Climate change is not something that we can turn a blind eye to. It is important to ensure that all localities are educated and made aware of the problems and negative effects that climate change causes. It is difficult to ignore the melting of all the ice in the Arctic Ocean, the droughts that are occurring in areas that were once very wet regions, sea level rise happening in coastal areas, and the loss of biodiversity that is occurring in nearly every biome on Earth. The ability for countries to make plans to alter these negative impacts of humans on Earth is becoming more and more urgent and important to life on Earth. 

The UN-backed Earth Summit in Rio de Janeiro was first held in April 1992 and was responsible for the creation of the United Nations Framework Convention on Climate Change (UNFCCC). The negotiations that followed the Earth Summit began playing upon the idea of “common but differentiated responsibility” for countries trying to mitigate climate change.

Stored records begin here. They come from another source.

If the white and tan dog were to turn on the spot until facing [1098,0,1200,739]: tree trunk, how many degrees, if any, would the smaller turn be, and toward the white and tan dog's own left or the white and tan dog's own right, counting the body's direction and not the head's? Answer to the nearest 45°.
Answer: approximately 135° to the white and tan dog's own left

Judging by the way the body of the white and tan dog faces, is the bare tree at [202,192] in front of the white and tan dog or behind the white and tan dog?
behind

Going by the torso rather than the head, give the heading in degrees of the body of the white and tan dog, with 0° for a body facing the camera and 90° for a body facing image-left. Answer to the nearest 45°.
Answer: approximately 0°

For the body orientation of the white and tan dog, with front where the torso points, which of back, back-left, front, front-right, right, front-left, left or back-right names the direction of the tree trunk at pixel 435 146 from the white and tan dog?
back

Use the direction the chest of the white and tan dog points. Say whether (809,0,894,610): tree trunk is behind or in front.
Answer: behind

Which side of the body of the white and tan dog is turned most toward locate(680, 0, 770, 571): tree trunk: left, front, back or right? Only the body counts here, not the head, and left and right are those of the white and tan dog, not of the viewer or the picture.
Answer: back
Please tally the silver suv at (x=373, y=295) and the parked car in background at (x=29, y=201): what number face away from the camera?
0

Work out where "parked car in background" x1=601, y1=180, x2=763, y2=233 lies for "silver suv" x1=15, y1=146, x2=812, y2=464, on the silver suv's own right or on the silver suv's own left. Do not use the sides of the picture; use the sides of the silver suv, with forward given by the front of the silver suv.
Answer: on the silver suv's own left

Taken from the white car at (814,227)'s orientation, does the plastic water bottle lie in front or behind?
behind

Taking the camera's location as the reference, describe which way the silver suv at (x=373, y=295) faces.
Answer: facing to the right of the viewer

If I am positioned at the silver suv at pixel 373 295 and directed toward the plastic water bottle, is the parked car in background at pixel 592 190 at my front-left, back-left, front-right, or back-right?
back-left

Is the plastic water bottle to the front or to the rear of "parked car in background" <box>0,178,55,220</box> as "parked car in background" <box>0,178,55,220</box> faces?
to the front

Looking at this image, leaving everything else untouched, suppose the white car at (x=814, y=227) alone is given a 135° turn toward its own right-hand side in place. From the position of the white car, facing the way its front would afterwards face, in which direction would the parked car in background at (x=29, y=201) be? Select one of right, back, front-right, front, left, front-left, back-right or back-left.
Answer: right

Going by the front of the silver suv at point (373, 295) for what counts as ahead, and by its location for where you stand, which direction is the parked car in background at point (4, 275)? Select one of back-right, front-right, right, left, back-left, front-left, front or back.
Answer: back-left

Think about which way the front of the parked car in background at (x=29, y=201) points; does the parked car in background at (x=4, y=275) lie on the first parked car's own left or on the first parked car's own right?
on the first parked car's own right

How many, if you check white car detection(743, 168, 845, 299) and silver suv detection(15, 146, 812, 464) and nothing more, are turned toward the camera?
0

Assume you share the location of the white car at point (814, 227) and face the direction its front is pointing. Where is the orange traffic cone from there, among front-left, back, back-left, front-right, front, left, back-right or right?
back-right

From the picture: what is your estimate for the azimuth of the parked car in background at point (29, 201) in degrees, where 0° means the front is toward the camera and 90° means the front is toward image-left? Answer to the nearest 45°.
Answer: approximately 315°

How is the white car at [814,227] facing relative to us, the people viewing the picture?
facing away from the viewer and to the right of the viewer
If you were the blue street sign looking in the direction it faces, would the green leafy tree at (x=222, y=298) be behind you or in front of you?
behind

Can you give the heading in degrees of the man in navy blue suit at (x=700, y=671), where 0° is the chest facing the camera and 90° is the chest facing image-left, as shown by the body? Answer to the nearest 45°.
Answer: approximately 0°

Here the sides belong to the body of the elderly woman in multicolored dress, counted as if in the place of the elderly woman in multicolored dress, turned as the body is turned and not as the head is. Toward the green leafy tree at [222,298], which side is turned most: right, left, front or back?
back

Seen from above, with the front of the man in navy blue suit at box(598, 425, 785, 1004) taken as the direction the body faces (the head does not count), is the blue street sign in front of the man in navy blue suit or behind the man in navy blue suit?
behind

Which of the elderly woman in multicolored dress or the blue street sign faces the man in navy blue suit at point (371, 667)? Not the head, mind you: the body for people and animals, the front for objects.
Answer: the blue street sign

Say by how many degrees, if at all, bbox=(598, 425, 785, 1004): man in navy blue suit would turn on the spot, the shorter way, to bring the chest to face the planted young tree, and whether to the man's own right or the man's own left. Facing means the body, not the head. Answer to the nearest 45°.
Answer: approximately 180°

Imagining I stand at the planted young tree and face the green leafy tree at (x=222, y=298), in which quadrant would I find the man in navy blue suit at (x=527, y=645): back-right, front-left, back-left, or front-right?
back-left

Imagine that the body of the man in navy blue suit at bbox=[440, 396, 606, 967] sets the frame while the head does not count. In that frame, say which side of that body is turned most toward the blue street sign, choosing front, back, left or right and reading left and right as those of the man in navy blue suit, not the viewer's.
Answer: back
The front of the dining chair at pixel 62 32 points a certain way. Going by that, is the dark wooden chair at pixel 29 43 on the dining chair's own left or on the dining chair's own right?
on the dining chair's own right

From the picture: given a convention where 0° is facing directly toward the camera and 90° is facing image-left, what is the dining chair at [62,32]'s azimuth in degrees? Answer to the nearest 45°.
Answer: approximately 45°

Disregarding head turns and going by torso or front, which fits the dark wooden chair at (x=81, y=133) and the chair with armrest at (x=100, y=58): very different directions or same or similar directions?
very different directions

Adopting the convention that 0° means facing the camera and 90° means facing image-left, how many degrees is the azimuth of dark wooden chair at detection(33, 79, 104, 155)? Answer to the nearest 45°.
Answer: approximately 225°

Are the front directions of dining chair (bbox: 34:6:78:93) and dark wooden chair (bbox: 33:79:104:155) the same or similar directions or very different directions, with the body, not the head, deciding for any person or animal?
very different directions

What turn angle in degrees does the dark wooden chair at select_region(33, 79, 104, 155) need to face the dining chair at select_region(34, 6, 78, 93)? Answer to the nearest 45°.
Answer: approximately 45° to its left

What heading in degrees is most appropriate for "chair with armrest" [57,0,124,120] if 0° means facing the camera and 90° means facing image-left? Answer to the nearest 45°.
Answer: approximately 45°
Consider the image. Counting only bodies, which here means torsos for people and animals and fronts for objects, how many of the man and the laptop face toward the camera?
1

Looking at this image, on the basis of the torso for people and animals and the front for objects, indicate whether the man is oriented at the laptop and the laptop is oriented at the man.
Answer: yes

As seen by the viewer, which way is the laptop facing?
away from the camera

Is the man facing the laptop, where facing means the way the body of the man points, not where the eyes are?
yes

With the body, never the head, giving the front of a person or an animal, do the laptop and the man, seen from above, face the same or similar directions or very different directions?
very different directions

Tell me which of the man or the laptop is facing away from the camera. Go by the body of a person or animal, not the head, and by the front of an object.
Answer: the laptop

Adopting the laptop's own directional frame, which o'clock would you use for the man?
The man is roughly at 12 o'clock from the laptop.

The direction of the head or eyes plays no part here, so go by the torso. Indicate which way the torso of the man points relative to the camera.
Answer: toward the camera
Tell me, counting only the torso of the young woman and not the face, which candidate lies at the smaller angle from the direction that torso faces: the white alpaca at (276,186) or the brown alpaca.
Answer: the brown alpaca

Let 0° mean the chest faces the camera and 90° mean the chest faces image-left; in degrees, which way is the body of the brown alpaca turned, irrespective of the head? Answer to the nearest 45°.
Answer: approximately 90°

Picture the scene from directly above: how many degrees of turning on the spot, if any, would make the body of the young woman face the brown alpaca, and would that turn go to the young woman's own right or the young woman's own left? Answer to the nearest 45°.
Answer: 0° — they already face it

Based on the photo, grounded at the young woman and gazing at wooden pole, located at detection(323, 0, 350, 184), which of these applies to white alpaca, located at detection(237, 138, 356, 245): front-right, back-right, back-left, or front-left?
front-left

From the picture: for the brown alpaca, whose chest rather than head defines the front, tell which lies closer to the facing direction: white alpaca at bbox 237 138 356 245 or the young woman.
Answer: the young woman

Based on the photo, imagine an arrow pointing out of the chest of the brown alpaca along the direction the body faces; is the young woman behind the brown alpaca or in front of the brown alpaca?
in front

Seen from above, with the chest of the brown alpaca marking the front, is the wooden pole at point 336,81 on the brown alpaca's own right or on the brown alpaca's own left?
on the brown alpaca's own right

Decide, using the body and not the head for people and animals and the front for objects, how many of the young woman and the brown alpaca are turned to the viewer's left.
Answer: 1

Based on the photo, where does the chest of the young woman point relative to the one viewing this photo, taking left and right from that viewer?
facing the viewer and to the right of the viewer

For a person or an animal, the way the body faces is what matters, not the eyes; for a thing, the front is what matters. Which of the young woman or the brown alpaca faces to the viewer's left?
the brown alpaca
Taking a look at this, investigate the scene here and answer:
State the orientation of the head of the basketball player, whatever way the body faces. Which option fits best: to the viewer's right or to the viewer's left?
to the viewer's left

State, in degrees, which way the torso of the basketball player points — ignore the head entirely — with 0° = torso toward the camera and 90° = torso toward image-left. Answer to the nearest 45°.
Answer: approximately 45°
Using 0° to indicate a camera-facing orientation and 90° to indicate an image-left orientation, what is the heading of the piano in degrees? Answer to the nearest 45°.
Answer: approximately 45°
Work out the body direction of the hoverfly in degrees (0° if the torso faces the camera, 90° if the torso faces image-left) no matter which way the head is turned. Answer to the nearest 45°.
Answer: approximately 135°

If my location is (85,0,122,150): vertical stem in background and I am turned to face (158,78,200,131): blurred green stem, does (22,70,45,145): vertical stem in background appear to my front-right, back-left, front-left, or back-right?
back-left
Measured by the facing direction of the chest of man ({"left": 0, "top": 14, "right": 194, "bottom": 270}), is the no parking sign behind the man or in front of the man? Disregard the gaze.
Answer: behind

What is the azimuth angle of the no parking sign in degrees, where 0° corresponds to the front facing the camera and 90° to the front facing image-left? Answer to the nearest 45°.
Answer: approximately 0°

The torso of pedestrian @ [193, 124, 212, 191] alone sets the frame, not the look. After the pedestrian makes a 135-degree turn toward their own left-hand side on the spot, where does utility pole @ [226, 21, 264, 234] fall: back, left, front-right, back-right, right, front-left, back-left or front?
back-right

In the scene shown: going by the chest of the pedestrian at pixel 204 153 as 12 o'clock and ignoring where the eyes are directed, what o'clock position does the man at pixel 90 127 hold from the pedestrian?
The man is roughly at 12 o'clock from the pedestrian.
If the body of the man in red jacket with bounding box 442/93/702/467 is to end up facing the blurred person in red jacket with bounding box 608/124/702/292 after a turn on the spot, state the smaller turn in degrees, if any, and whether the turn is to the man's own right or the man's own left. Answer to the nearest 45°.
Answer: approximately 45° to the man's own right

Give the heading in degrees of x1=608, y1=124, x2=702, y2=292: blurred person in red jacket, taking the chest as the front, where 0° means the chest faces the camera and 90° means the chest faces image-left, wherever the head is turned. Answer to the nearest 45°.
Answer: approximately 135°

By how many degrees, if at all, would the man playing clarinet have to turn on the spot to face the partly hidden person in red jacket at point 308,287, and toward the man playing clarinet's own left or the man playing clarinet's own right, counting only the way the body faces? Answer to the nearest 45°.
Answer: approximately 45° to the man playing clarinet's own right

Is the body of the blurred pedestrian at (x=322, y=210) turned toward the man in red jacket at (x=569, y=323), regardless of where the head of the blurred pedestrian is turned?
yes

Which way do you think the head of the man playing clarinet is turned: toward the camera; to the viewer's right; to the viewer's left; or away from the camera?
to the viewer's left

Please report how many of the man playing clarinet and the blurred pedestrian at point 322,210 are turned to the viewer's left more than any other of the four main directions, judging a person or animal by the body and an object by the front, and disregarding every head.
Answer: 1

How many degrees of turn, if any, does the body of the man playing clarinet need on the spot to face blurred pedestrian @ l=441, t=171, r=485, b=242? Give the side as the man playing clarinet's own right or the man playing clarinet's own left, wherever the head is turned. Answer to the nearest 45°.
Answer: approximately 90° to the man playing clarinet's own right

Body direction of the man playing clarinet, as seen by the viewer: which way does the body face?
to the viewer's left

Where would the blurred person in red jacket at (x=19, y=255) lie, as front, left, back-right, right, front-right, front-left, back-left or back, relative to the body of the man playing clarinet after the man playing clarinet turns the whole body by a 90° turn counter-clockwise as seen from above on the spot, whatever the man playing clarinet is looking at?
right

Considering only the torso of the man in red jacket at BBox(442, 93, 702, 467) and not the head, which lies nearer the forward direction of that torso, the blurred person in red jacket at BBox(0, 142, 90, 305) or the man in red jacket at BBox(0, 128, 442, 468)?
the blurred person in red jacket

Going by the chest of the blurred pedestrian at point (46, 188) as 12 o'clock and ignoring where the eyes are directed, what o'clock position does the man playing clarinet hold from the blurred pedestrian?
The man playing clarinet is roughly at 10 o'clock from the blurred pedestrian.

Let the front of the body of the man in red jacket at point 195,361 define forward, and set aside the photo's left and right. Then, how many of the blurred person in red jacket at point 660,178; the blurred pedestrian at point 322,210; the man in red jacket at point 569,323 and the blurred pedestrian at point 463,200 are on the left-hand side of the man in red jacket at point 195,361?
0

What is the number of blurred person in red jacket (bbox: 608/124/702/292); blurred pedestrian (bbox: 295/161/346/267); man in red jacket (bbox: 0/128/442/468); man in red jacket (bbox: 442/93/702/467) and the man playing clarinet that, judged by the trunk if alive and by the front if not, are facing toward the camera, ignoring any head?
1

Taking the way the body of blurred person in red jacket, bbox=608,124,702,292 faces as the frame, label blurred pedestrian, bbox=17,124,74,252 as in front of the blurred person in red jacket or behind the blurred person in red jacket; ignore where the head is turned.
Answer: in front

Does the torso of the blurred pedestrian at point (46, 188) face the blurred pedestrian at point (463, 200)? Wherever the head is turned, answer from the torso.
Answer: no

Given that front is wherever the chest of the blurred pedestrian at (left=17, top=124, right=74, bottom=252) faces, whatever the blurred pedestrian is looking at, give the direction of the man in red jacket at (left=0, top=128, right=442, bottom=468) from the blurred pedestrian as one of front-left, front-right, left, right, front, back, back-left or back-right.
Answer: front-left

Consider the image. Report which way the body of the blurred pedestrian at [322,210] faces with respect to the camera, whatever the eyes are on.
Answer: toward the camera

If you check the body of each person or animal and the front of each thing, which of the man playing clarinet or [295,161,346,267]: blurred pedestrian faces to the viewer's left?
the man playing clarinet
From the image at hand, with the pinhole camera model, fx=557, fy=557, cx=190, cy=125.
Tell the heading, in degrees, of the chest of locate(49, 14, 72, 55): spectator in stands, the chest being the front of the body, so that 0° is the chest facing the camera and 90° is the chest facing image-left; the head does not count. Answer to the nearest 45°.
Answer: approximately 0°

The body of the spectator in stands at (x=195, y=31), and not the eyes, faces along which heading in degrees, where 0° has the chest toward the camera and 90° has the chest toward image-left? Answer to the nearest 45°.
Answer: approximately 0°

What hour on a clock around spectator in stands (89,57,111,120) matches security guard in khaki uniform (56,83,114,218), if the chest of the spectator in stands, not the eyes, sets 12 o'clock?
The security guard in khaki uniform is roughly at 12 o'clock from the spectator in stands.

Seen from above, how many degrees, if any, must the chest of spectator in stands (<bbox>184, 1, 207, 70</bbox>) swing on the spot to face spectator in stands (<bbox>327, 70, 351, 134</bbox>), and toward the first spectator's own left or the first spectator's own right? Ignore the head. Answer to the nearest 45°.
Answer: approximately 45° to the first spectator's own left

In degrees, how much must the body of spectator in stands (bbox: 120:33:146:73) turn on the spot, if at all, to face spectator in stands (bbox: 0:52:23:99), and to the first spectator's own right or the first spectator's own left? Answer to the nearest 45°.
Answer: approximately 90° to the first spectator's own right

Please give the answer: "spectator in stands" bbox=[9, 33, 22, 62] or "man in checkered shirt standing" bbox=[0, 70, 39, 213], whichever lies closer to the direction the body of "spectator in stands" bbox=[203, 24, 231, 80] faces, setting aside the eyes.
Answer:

This meant that larger and richer countries were held to high standards of making large cuts to carbon emissions and greatly reducing their impact on climate change, but smaller, less developed countries demanded that they remain able to pollute as much as they desired to attain economic growth. The Kigali Agreement to limit HFC use exemplified this discrepancy between developed and developing countries by directing countries such as the United States, Japan and the European Union to start removing HFC use in 2019. 

Alternatively, it was expected that developing countries would wait to begin until 2024 and the negotiators reasoned that with the large countries acting first, the smaller countries would follow quickly in their footsteps. There are pros and cons to the differentiated policies among countries. Instead of using a one size fits all approach to mitigating climate change, different countries have the ability to develop plans that mesh well with their cultures and ways of life of their country. Oppositely, many of the larger regions are somewhat stuck in their energy-intensive growth such as China in order to achieve economic growth. With this, it is highly likely that their strategies will be slow, make less of an impact, and be mostly unmonitored. 

All of these factors have shown that the targets of the Paris Agreement for only a 2°C increase in temperature will be reached sooner than the original goal of 2100. Continuing business as usual, as many countries have shown that they will continue to do, can lead us to raise the climate temperature 4.5°C. Knowing that prediction, even countries that have put together weak plans for mitigation strategies are better prepared than countries without plans at all.